Aveva suscitato polemiche con il mondo ebraico anche la kefiah che adornava il presepe nell'Aula Paolo VI, donato da artisti di Betlemme. Quindi era stato deciso di rimuovere bambinello, mangiatoia e kefiah, spiegando che, come prevede la tradizione, il bambino Gesù e posto nel presepe nella notte di Natale. Oggi l'Aula Nervi è stata riaperta per una udienza, dopo i giorni di Natale, e il bambinello appare deposto sulla paglia e non più sul drappo bianco-nero che simboleggia la lotta palestinese. Anche se questa conclusione era stata, in qualche modo, anticipata dalla sala stampa vaticana la quale, nei giorni delle polemiche, aveva precisato che la kefiah era stata aggiunta all'ultimo momento dall'artista betlemita che aveva realizzato il presepe.
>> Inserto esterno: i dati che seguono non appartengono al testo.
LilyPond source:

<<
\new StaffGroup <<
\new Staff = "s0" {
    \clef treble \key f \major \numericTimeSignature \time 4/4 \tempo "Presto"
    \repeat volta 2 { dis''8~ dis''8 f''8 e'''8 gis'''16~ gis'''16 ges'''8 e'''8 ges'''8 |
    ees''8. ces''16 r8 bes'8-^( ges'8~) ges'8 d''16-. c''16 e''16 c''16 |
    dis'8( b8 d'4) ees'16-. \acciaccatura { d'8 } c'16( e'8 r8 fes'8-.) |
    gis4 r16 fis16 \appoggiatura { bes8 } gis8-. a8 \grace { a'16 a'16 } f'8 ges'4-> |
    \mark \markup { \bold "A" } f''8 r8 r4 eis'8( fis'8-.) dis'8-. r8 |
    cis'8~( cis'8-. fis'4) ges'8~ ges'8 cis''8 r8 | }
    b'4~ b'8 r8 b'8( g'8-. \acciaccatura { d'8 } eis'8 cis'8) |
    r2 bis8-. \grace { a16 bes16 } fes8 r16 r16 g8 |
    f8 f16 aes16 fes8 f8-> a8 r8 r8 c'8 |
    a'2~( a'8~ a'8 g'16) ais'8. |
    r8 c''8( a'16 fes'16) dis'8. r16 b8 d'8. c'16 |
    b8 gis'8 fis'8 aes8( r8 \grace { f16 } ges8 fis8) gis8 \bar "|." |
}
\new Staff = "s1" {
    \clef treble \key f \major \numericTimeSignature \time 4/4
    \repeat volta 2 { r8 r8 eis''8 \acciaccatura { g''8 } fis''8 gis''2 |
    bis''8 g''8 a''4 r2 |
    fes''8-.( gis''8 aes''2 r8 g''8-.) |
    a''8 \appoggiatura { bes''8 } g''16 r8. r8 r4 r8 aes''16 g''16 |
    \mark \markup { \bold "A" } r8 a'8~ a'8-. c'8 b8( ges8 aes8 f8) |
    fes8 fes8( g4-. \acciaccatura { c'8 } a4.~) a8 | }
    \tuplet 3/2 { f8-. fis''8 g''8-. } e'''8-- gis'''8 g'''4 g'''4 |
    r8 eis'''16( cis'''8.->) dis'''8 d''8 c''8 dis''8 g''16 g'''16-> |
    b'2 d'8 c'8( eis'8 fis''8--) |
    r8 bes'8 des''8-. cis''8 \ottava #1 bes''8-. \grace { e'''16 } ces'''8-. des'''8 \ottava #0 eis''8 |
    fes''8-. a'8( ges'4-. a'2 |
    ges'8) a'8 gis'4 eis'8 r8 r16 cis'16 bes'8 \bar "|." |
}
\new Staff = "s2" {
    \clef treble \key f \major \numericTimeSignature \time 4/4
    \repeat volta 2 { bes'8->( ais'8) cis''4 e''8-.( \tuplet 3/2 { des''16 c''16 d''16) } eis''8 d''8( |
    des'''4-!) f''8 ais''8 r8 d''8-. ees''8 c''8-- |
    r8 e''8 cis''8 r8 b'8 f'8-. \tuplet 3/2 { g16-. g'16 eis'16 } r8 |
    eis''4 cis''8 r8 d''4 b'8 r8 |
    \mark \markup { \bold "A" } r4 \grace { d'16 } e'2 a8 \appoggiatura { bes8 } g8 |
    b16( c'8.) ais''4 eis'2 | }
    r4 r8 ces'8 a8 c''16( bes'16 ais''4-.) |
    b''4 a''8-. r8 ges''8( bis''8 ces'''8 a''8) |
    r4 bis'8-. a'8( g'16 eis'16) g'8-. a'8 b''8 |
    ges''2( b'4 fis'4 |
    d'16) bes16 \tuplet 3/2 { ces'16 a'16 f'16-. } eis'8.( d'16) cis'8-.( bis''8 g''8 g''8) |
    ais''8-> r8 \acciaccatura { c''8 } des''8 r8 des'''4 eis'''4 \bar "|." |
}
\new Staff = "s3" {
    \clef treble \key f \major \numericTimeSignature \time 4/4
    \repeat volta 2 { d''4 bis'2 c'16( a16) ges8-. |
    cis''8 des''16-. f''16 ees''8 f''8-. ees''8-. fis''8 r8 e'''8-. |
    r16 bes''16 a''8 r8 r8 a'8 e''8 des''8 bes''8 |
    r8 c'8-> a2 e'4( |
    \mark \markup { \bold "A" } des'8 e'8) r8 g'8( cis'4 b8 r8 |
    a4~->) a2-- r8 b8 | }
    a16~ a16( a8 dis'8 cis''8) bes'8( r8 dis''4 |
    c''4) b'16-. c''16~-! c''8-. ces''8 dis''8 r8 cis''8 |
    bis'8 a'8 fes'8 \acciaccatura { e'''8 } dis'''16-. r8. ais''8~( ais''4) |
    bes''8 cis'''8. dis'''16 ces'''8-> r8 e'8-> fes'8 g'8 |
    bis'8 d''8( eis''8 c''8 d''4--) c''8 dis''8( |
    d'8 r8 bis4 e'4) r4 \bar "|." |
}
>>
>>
Sempre restando nella calda regione del Medio Oriente, oggi arrivano le rassicurazioni ai cristiani dal nuovo leader siriano Abu Mohammed al Jolani. "Non considero i siriani cristiani una minoranza ma una parte integrante e importante della storia del popolo siriano", ha detto al Jolani a padre Ibrahim Faltas, vicario della Custodia di Terra Santa, che racconta il loro incontro del 31 dicembre a Damasco sulle pagine dell'Osservatore Romano. Jolani ha anche colto l'occasione per esprimere "grande ammirazione, stima e rispetto per Papa Francesco". "E' un vero uomo di pace — ha sottolineato —, ho apprezzato i suoi appelli e le sue azioni a favore della pace e dei popoli in difficoltà".
Nel lungo reportage sul suo viaggio a Damasco, Idlib e Aleppo, il francescano ha poi chiesto a Jolani quale sarà il futuro dei tanti siriani fuggiti dalla guerra, tra cui moltissimi cristiani. "Stiamo lavorando per riportare in patria chi ha dovuto lasciare la Siria. È nostra intenzione — ha risposto al Jolani - riportare i siriani espatriati alle loro case e i cristiani siriani ritorneranno a vivere e a professare la loro fede in Siria".
Il 10 dicembre il cardinale Segretario di Stato, Pietro Parolin, sarà in Giordania per consacrare una nuova chiesa cattolica, quella dedicata al Battesimo di Gesù. E' evidente che la sua presenza in Medo Oriente potrà essere occasione anche per rinnovare il pressing della diplomazia vaticana per una pacificazione dell'area.